=== TEXTO DO EXERCÍCIO ===

DEBATE BUSCA FORMAS DE ERRADICAR MISÉRIA

A Folha traz os principais trechos do debate "O Brasil que passa fome", promovido pelo jornal. Divergentes sobre soluções, os participantes concordaram em um ponto: o Estado é ineficiente na redistribuição da renda.

Debate na Folha propõe soluções para aumentar a renda dos mais pobres e democratizar acesso à comida

Publicado na Folha de S.Paulo, sábado, 25 de dezembro 1993

Fome só acaba com riqueza redistribuída

JOÃO BATISTA NATALI
Da Reportagem Local

Quem passa fome é porque não tem dinheiro para comprar comida. Esse pressuposto trivial levou no último dia 9 os seis participantes do debate "O Brasil que passa fome", promovido no auditório da Folha, a analisarem de forma crítica as causas das desigualdades econômicas e a proporem alternativas capazes de acabar com a indigência.
Diante do perfil biográfico diversificado dos debatedores, é óbvio que as propostas não foram coincidentes. Elas representam, de qualquer modo, um rico leque de diagnósticos e soluções.
Uma das concordâncias: o Estado é incompetente e cumpre mal sua tarefa de redistribuição da renda nacional. Com isso, deixa de instrumentalizar os mais pobres, que entram com menor qualificação no mercado de trabalho, onde a oferta de empregos é bem maior que a demanda. A remuneração dessa mão-de-obra é consequentemente mais baixa e é ela que sofre com os efeitos da nutrição insuficiente.

===

▶ [ENUNCIADO A] Repita, por favor, o trecho da reportagem sobre a fome com tudo o que vai de "DEBATE BUSCA FORMAS" até "redistribuição da renda.".
▶ [ENUNCIADO B] Segundo a reportagem sobre a fome, que pressuposto levou os participantes do debate a analisar as causas das desigualdades econômicas? Explique em uma a três frases.
As linhas que vêm depois deste texto não são necessárias.

=== DADOS ===

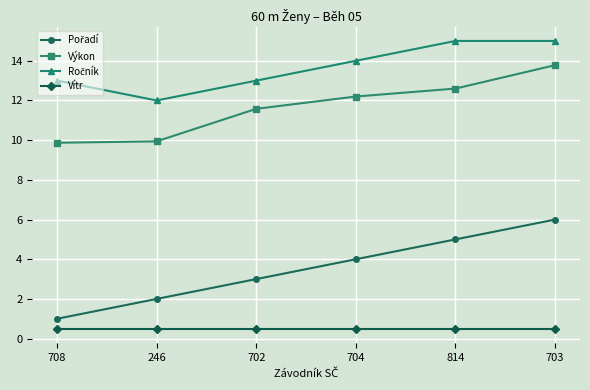

What is the smallest value displayed?

0.5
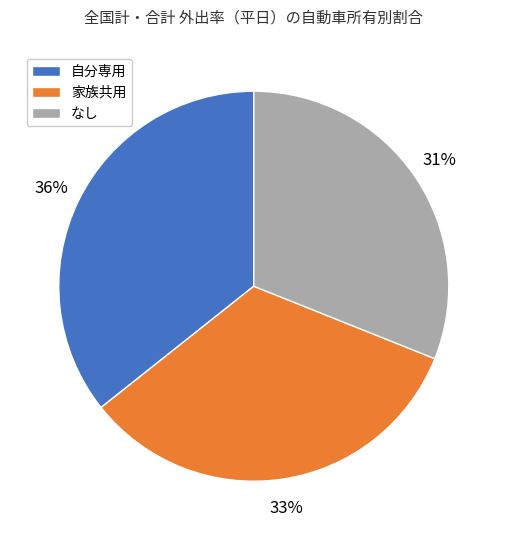

Is the sum of 家族共用 and 自分専用 greater than half?

Yes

===

▶ [RESPOSTA ESPERADA A]
DEBATE BUSCA FORMAS DE ERRADICAR MISÉRIA

A Folha traz os principais trechos do debate "O Brasil que passa fome", promovido pelo jornal. Divergentes sobre soluções, os participantes concordaram em um ponto: o Estado é ineficiente na redistribuição da renda.

▶ [RESPOSTA ESPERADA B] O pressuposto é que quem passa fome não tem dinheiro para comprar comida. Por isso, os seis participantes analisaram de forma crítica as causas das desigualdades econômicas e propuseram alternativas capazes de acabar com a indigência.